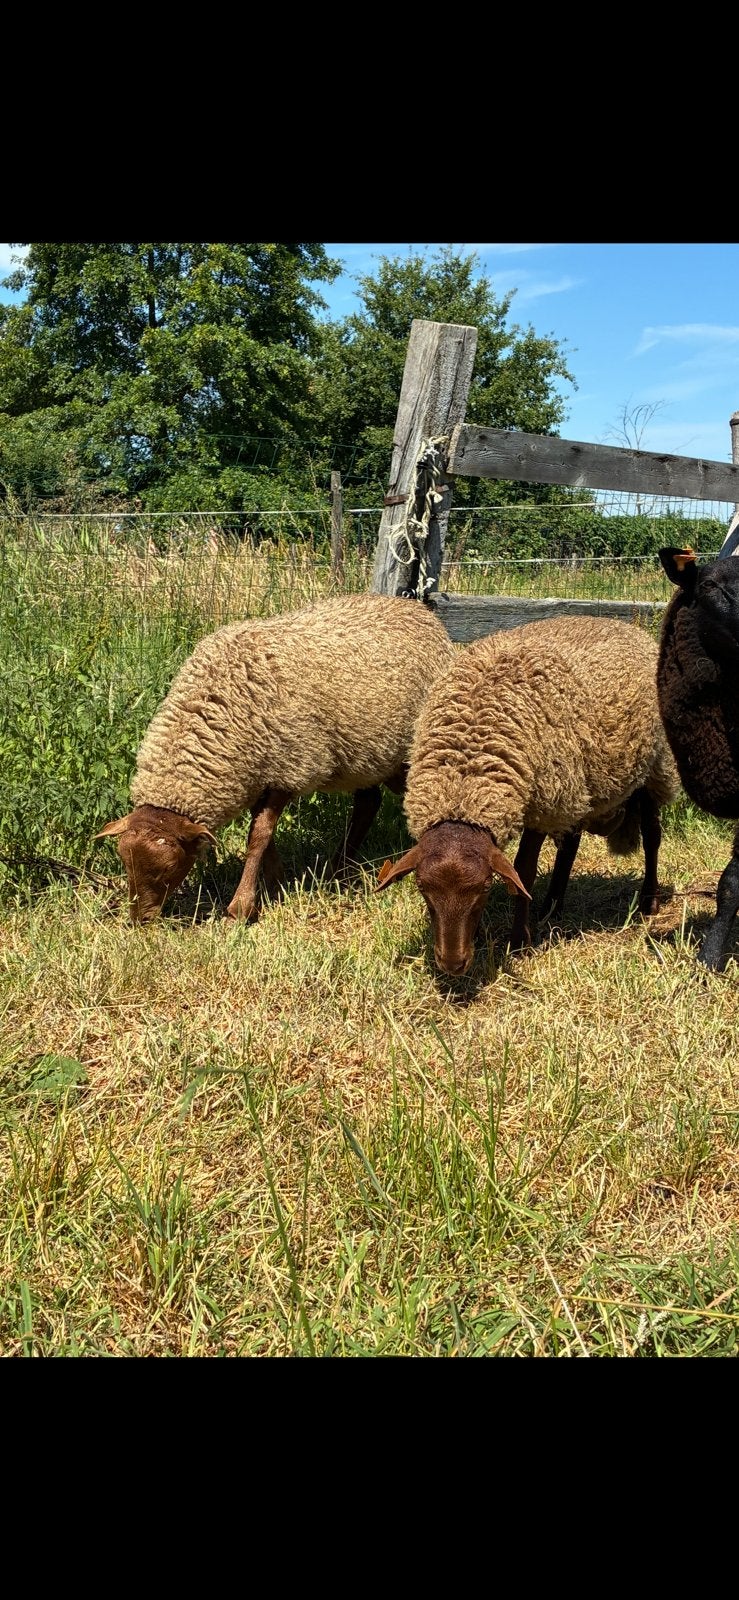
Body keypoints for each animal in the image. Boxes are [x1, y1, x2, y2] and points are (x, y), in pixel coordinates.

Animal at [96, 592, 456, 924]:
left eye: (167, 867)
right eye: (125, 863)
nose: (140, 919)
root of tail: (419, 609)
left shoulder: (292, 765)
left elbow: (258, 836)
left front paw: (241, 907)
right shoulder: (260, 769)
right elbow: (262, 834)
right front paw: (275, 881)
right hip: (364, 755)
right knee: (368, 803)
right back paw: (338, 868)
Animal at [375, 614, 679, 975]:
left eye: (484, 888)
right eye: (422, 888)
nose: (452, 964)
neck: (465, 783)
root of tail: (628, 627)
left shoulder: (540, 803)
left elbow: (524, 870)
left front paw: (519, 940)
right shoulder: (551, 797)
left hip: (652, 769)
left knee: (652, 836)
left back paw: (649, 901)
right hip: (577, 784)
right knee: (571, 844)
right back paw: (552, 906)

* * * *

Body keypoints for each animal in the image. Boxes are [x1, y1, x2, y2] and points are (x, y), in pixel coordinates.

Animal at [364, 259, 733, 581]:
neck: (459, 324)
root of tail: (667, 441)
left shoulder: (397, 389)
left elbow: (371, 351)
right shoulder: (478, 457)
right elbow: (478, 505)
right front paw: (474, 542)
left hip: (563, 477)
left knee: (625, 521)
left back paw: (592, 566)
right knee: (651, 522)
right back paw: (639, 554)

* * * *

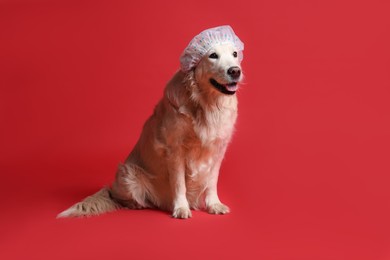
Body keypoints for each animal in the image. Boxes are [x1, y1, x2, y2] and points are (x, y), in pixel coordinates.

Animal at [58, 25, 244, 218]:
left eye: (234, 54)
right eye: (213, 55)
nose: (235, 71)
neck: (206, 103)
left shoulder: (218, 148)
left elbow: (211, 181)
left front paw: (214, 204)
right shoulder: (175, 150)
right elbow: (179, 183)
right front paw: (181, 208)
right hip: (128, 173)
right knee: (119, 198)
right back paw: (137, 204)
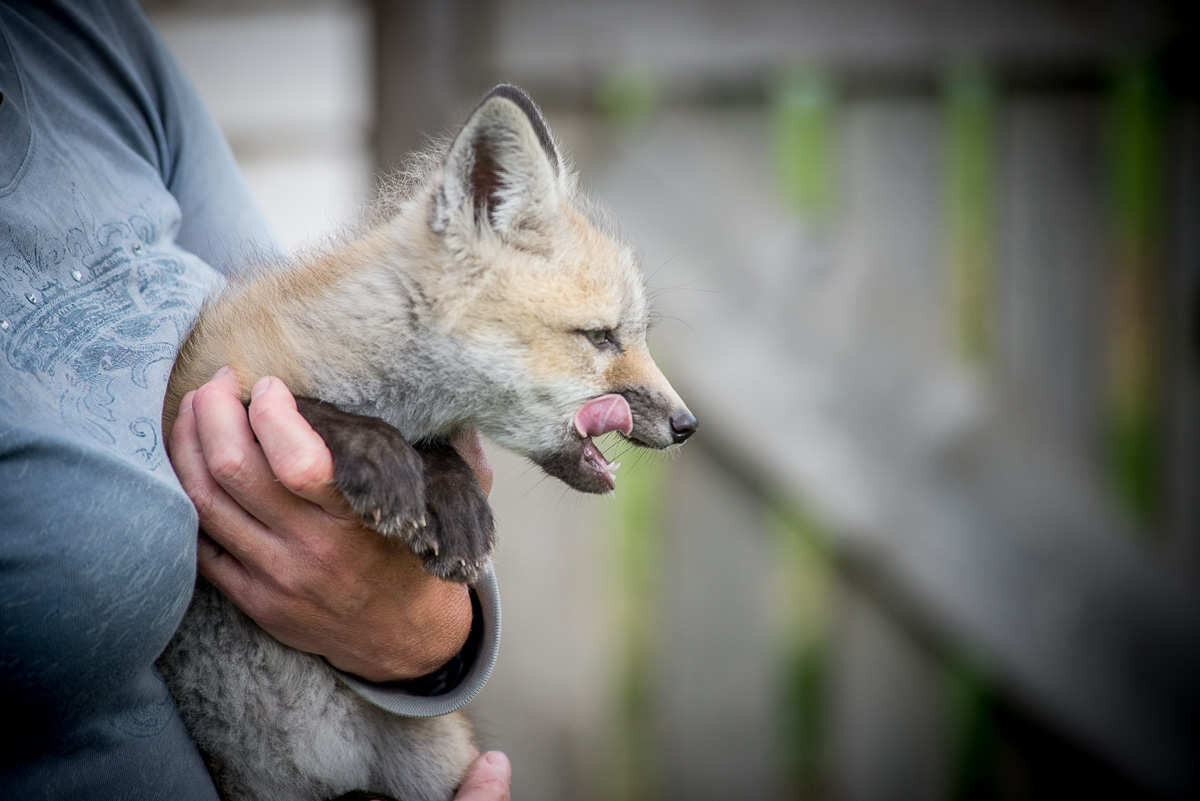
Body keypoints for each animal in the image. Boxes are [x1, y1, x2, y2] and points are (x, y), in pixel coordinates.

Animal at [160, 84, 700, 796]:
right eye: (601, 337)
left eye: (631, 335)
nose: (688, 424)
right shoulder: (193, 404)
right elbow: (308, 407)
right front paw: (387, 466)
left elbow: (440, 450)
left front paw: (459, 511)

* * * *

§ **Directions for this task**:
Set down again, word for word, the stretch of records from the line with "right shoulder: (193, 404)" to the line with "left front paw: (459, 511)", both of those lines included.

§ **Answer area**:
right shoulder: (193, 404)
right elbow: (308, 407)
right front paw: (387, 466)
left elbow: (440, 450)
left front paw: (459, 511)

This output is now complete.